Topf und Deckel: der wegen seiner Rothaarigkeit als Kind gehänselte Chris und die von ihrer Mutter unterdrückte Tina sind ein frisch verliebtes Paar. Mitte 30 und erstmals so richtig in einer Beziehung – das feiert man natürlich mit einem akribisch durchgeplanten Wohnwagenausflug durch das englische Hinterland. Vor allem Chris erweist sich dabei schnell als passiv-aggressiv, wenig später auch als aktiv-aggressiv, wenn Umweltverschmutzer, Ignoranten und Daily-Mail-Leser ihm über den Weg laufen. So pflastert Blut ihren Wohnwagenweg quer durch England. Es trifft selten den Falschen, aber die Allmachtsfantasien des in der Jugend unterdrückten Paares werden von Mord zu Mord größer.

“Sightseers” ist, gelinde gesagt, ein ungewöhnlicher Film. Zwei nun wirklich gänzlich unsympathische Hauptdarsteller und eine doch recht realistische Abbildung eines unerfüllten Lebens bietet weder Identifikations- noch Eskapismuspotential. Dennoch gelingt es Regisseur Ben Wheatley mit seiner britischen White-Trash-Umdefinition von Mickey & Mallory durchaus zu unterhalten – ehrlicherweise sind sein Mörderturteltäubchen auch beileibe keine natural born Killers, sondern mehr von der Gesellschaft gemachte.

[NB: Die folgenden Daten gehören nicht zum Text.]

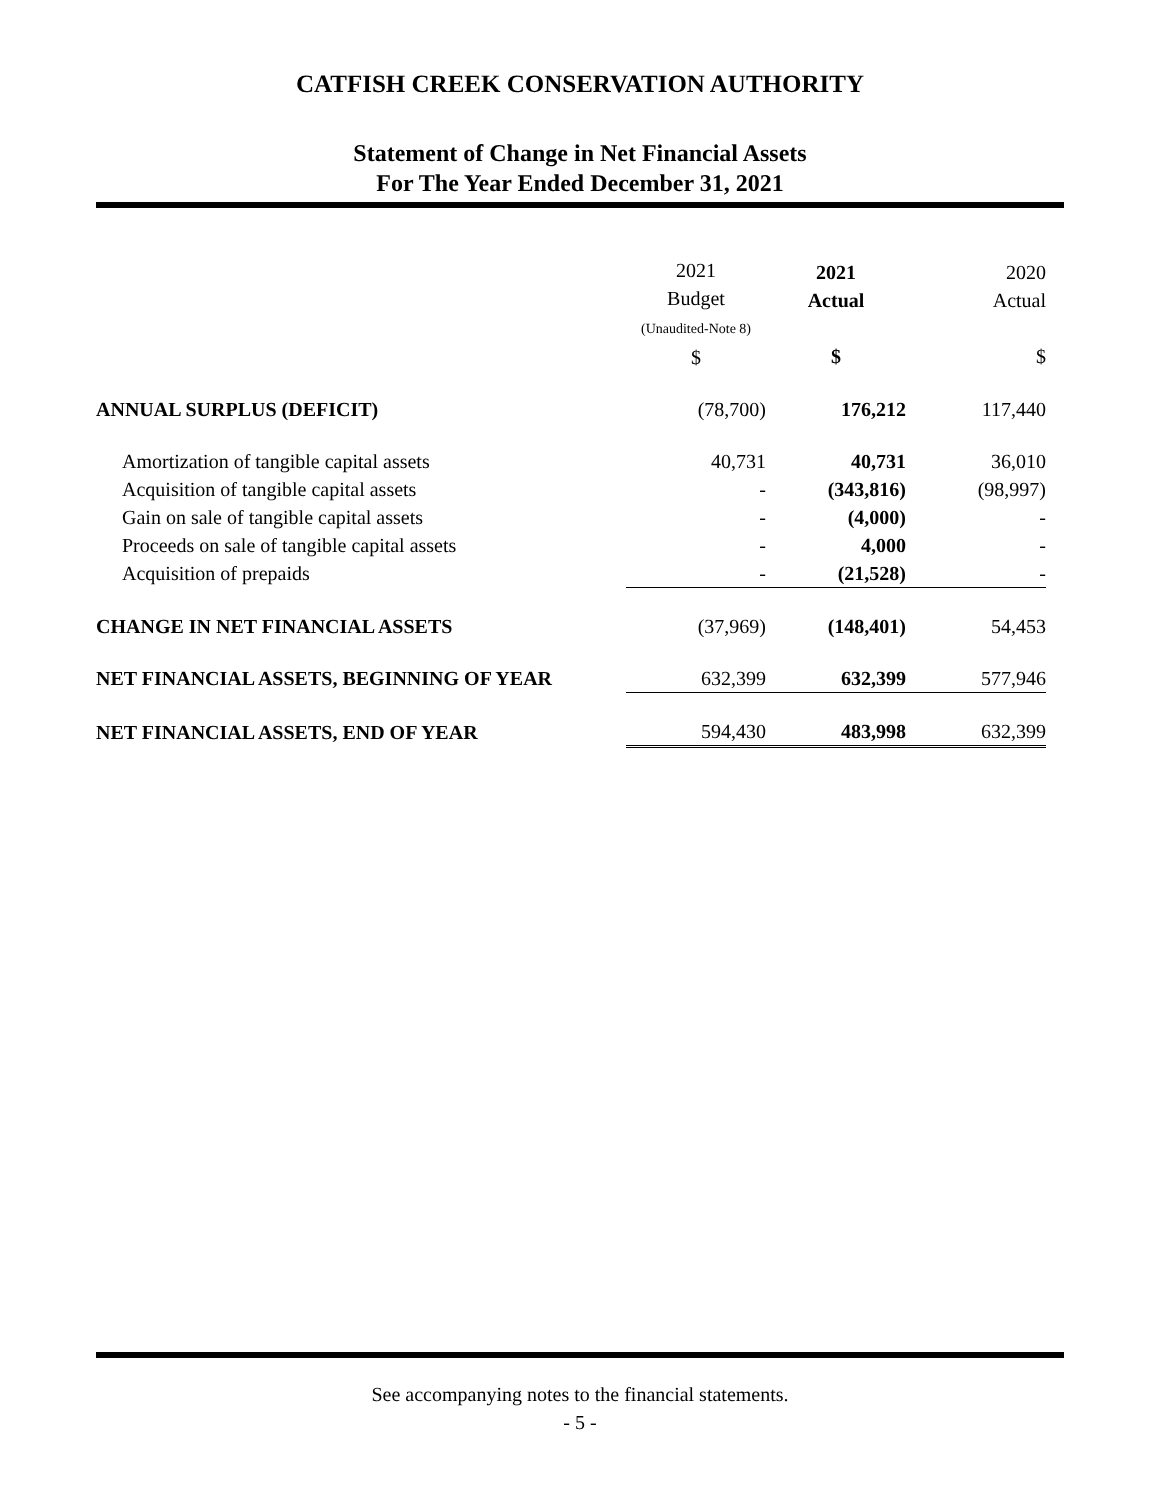CATFISH CREEK CONSERVATION AUTHORITY
Statement of Change in Net Financial Assets
For The Year Ended December 31, 2021
| | 2021 Budget (Unaudited-Note 8) $ | 2021 Actual $ | 2020 Actual $ |
| --- | --- | --- | --- |
| ANNUAL SURPLUS (DEFICIT) | (78,700) | 176,212 | 117,440 |
| Amortization of tangible capital assets | 40,731 | 40,731 | 36,010 |
| Acquisition of tangible capital assets | - | (343,816) | (98,997) |
| Gain on sale of tangible capital assets | - | (4,000) | - |
| Proceeds on sale of tangible capital assets | - | 4,000 | - |
| Acquisition of prepaids | - | (21,528) | - |
| CHANGE IN NET FINANCIAL ASSETS | (37,969) | (148,401) | 54,453 |
| NET FINANCIAL ASSETS, BEGINNING OF YEAR | 632,399 | 632,399 | 577,946 |
| NET FINANCIAL ASSETS, END OF YEAR | 594,430 | 483,998 | 632,399 |
See accompanying notes to the financial statements.
- 5 -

Mit “Kill List” hat Ben Wheatley im letzten Jahr einen der erstaunlichsten (und umstrittensten) Horrorfilme der jüngeren Vergangenheit gedreht und es unterstreicht nur seinen Status als talent to watch wie anders “Sightseers” nun im Vergleich zu seinem Vorgängerfilm geworden ist – von den Blutfontänen einmal abgesehen.

So viel Aufsehen wie “Kill List” wird er mit “Sightseers” allerdings nicht erregen, zu (gewollt) unattraktiv ist doch der ganze Film entworfen – auch wenn man überraschenderweise eine hochkarätige deutsche Synchronsprecherbesetzung für diesen kleinen Indiefilm gewinnen konnte: Anke Engelke und – passend – der “Tatortreiniger” Bjarne Mädel vertonen die beiden Hauptdarsteller für das deutsche Publikum!



3. Der beste Moment:

Wenn Wheatley direkt auf den guten alten “Wicker Man” anspielt und eine handvoll naturverbundener Schamanen (meint: Trottel mit Bodypainting und zu vielen Trommeln & Fiedeln) auf einem traurigen Campingplatz im Nirgendwo eine kleine Hühnerherde schlachten lässt.



4. Diese Menschen mögen diesen Film:

Wer eine traurig-realistische Abwandlung von “romantischen Killerpaaren” sehen, dabei aber nicht auf lakonischen Humor verzichten möchte. Einen süßen Hund gibt’s dazu!